While the suspension is essentially a carryover design, the Viper does get a new speed-sensing limited-slip differential to help put power to the road. The action from the new TR60 Tremec six-speed manual, upgraded from the former TR56, feels like an improvement, too, with a much-needed reduction in shifter travel. The tranny’s new dual-plate clutch manages significantly more torque while producing 15 percent less inertia than the unit it replaces. The result is greatly improved pedal effort, appreciated not only in banging through the gears on a track but also when negotiating a tight parking lot at low speeds.

Carving a line through the twisting north course of Virginia International Raceway, the Viper turns in as quickly and precisely as any car we’ve driven, with more grip than we know what to do with. This Viper handles so well it’s difficult to tell how much difference those extra ponies make; 600 hp sounds impressive, and we appreciate how instantly the car powers out of turns, but the headline-grabbing number does little to tell the story of how incredibly the car handles. All of our ham-fistedness aside, the new Viper eats up the track and spits it out like nothing else with a sticker less than $100,000.

We only see 115 mph, maybe 120 down the front straight, though the Dodge folks say this Viper can hit 145 before reaching the braking zone. We take their word; the kink next to the flag stand is nastier than it looks on track maps, and barreling toward it flat-out saps whatever nerve we might have mustered from successfully negotiating the near loop on the hill.

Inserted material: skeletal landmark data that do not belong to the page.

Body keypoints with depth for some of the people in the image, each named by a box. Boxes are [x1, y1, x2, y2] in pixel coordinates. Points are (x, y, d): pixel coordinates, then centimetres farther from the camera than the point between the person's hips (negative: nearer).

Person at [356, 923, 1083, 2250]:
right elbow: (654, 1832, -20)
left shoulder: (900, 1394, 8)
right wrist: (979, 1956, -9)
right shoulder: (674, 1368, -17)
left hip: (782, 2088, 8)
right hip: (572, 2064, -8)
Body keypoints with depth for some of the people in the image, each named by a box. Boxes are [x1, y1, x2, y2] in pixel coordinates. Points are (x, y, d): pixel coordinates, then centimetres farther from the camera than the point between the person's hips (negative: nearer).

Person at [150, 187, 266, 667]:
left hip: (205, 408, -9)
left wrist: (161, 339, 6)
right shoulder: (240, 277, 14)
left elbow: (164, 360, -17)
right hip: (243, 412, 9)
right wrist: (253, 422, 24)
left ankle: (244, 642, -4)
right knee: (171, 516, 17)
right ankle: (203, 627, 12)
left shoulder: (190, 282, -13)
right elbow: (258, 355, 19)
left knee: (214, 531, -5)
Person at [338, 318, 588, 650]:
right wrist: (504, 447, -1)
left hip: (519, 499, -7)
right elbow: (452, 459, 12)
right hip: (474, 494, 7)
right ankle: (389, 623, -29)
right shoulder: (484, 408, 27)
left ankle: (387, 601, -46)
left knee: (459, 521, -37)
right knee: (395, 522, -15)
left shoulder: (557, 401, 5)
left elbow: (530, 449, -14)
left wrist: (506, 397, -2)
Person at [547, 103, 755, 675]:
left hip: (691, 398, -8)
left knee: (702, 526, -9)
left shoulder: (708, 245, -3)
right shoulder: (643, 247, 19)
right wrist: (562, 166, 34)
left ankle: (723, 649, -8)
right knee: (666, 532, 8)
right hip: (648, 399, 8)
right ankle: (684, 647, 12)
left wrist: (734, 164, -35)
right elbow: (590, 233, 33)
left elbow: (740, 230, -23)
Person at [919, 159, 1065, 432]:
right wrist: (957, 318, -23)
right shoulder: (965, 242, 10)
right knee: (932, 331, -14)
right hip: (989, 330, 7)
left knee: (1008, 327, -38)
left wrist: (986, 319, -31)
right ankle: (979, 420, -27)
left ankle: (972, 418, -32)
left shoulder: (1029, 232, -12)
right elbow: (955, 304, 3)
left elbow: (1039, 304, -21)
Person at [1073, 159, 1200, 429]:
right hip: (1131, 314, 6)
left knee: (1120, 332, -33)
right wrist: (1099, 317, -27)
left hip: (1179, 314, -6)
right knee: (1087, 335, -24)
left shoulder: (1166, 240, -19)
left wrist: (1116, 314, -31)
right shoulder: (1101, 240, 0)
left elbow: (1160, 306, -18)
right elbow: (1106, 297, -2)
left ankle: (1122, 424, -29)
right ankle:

Still, we appreciate the new rubber even from those speeds. Michelin Pilot Sport 2s replace the former run-flats and, with help from 14-inch vented discs gripped by big Brembo calipers at all four corners and ABS, erase speed more quickly than expected by the time we stomp the binders. Dodge claims it will come to a complete stop from 60 mph in less than 100 feet; if that pans out in tests, it will match the best yet tested, the current Porsche 911 Turbo (99 feet), for braking.

The Viper shares something else with Porsche, if Dodge is correct: a 0-to-60-mph time of less than four seconds. Again, if it’s able to match that time in tests, it will put the Viper in the rarefied company of cars called 911 Turbo, Carrera GT and GT2 and Ford GT. The last Viper tested, the redesigned-for-2004 SRT10, boasted 500 hp but couldn’t come close to Dodge’s sub-four-second claim. This time, there’s little doubt it will hit that mark or turn a quarter-mile run in 12 seconds or better.

For all its added go, the Viper looks almost identical to the outgoing model. Even for a mid-cycle refreshening, the design changes are minimal. From the outside, styling differences for both roadster and coupe models involve only the hood, with a bigger air scoop and larger louvers. There are also five new exterior colors to pick from, including Snakeskin Green, which, disappointingly, doesn’t come embossed with scales.

The interior is largely carryover, including the push-button ignition and adjustable pedals, but Viper shoppers now have five interior color schemes from which to choose, from all black to black combined with red, blue, slate or tan, and a choice of bezel finishes on the instrument panel and center console. A navigation system and Sirius satellite radio are also available for the first time. Otherwise, the only serious change inside the cabin involves front airbags, which now feature a weight-sensing system that ensures deployment of the airbags with a force appropriate to the sizes of the occupants.

As per tradition with the Viper, the coupe will cost more than the roadster when they begin trickling into showrooms this month—but neither will cost more than it did for the most recent model for 2006. With a $580 destination charge included, the roadster will sticker at $83,995, with the coupe coming in at $84,745. That’s a heckuva lot of bang for the bite.